(Dataset records)
════

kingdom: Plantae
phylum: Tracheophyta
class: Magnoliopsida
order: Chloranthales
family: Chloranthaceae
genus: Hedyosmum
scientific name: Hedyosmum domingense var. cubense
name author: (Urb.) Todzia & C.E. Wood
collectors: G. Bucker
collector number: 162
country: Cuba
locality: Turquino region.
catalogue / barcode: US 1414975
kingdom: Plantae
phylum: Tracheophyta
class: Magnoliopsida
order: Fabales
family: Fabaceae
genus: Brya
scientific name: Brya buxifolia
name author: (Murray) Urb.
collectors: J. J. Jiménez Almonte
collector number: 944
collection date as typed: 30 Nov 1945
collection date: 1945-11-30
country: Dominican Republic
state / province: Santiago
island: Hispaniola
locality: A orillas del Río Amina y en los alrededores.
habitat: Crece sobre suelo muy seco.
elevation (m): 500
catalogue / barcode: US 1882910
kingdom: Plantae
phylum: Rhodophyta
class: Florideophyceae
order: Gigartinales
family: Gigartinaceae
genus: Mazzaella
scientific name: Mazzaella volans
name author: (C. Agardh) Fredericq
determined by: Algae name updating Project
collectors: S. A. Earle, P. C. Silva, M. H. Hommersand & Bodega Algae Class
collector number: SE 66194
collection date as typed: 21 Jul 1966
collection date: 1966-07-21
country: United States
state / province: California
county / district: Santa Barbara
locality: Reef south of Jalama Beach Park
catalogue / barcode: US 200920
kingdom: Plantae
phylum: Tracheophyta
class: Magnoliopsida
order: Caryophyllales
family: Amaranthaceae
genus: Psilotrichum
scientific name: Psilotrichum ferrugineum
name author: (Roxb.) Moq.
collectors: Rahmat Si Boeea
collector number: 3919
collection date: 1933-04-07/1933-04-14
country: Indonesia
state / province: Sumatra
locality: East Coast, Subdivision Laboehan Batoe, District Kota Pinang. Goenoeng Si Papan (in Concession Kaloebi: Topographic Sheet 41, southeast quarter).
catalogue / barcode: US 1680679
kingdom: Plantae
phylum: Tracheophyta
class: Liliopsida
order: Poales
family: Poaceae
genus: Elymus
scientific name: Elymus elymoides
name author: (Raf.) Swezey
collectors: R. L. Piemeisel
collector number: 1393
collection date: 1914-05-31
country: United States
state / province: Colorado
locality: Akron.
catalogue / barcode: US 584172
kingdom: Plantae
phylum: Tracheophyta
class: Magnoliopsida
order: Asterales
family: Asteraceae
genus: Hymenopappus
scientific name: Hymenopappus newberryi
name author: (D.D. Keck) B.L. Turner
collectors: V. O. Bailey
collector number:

════

*SET TASK*
Lay out every line of the records above as a Markdown table with the columns No. and Text. Number the rows and leave out blank lines.

*RESULT BELOW*
| No. | Text |
|---|---|
| 1 | kingdom: Plantae |
| 2 | phylum: Tracheophyta |
| 3 | class: Magnoliopsida |
| 4 | order: Chloranthales |
| 5 | family: Chloranthaceae |
| 6 | genus: Hedyosmum |
| 7 | scientific name: Hedyosmum domingense var. cubense |
| 8 | name author: (Urb.) Todzia & C.E. Wood |
| 9 | collectors: G. Bucker |
| 10 | collector number: 162 |
| 11 | country: Cuba |
| 12 | locality: Turquino region. |
| 13 | catalogue / barcode: US 1414975 |
| 14 | kingdom: Plantae |
| 15 | phylum: Tracheophyta |
| 16 | class: Magnoliopsida |
| 17 | order: Fabales |
| 18 | family: Fabaceae |
| 19 | genus: Brya |
| 20 | scientific name: Brya buxifolia |
| 21 | name author: (Murray) Urb. |
| 22 | collectors: J. J. Jiménez Almonte |
| 23 | collector number: 944 |
| 24 | collection date as typed: 30 Nov 1945 |
| 25 | collection date: 1945-11-30 |
| 26 | country: Dominican Republic |
| 27 | state / province: Santiago |
| 28 | island: Hispaniola |
| 29 | locality: A orillas del Río Amina y en los alrededores. |
| 30 | habitat: Crece sobre suelo muy seco. |
| 31 | elevation (m): 500 |
| 32 | catalogue / barcode: US 1882910 |
| 33 | kingdom: Plantae |
| 34 | phylum: Rhodophyta |
| 35 | class: Florideophyceae |
| 36 | order: Gigartinales |
| 37 | family: Gigartinaceae |
| 38 | genus: Mazzaella |
| 39 | scientific name: Mazzaella volans |
| 40 | name author: (C. Agardh) Fredericq |
| 41 | determined by: Algae name updating Project |
| 42 | collectors: S. A. Earle, P. C. Silva, M. H. Hommersand & Bodega Algae Class |
| 43 | collector number: SE 66194 |
| 44 | collection date as typed: 21 Jul 1966 |
| 45 | collection date: 1966-07-21 |
| 46 | country: United States |
| 47 | state / province: California |
| 48 | county / district: Santa Barbara |
| 49 | locality: Reef south of Jalama Beach Park |
| 50 | catalogue / barcode: US 200920 |
| 51 | kingdom: Plantae |
| 52 | phylum: Tracheophyta |
| 53 | class: Magnoliopsida |
| 54 | order: Caryophyllales |
| 55 | family: Amaranthaceae |
| 56 | genus: Psilotrichum |
| 57 | scientific name: Psilotrichum ferrugineum |
| 58 | name author: (Roxb.) Moq. |
| 59 | collectors: Rahmat Si Boeea |
| 60 | collector number: 3919 |
| 61 | collection date: 1933-04-07/1933-04-14 |
| 62 | country: Indonesia |
| 63 | state / province: Sumatra |
| 64 | locality: East Coast, Subdivision Laboehan Batoe, District Kota Pinang. Goenoeng Si Papan (in Concession Kaloebi: Topographic Sheet 41, southeast quarter). |
| 65 | catalogue / barcode: US 1680679 |
| 66 | kingdom: Plantae |
| 67 | phylum: Tracheophyta |
| 68 | class: Liliopsida |
| 69 | order: Poales |
| 70 | family: Poaceae |
| 71 | genus: Elymus |
| 72 | scientific name: Elymus elymoides |
| 73 | name author: (Raf.) Swezey |
| 74 | collectors: R. L. Piemeisel |
| 75 | collector number: 1393 |
| 76 | collection date: 1914-05-31 |
| 77 | country: United States |
| 78 | state / province: Colorado |
| 79 | locality: Akron. |
| 80 | catalogue / barcode: US 584172 |
| 81 | kingdom: Plantae |
| 82 | phylum: Tracheophyta |
| 83 | class: Magnoliopsida |
| 84 | order: Asterales |
| 85 | family: Asteraceae |
| 86 | genus: Hymenopappus |
| 87 | scientific name: Hymenopappus newberryi |
| 88 | name author: (D.D. Keck) B.L. Turner |
| 89 | collectors: V. O. Bailey |
| 90 | collector number: |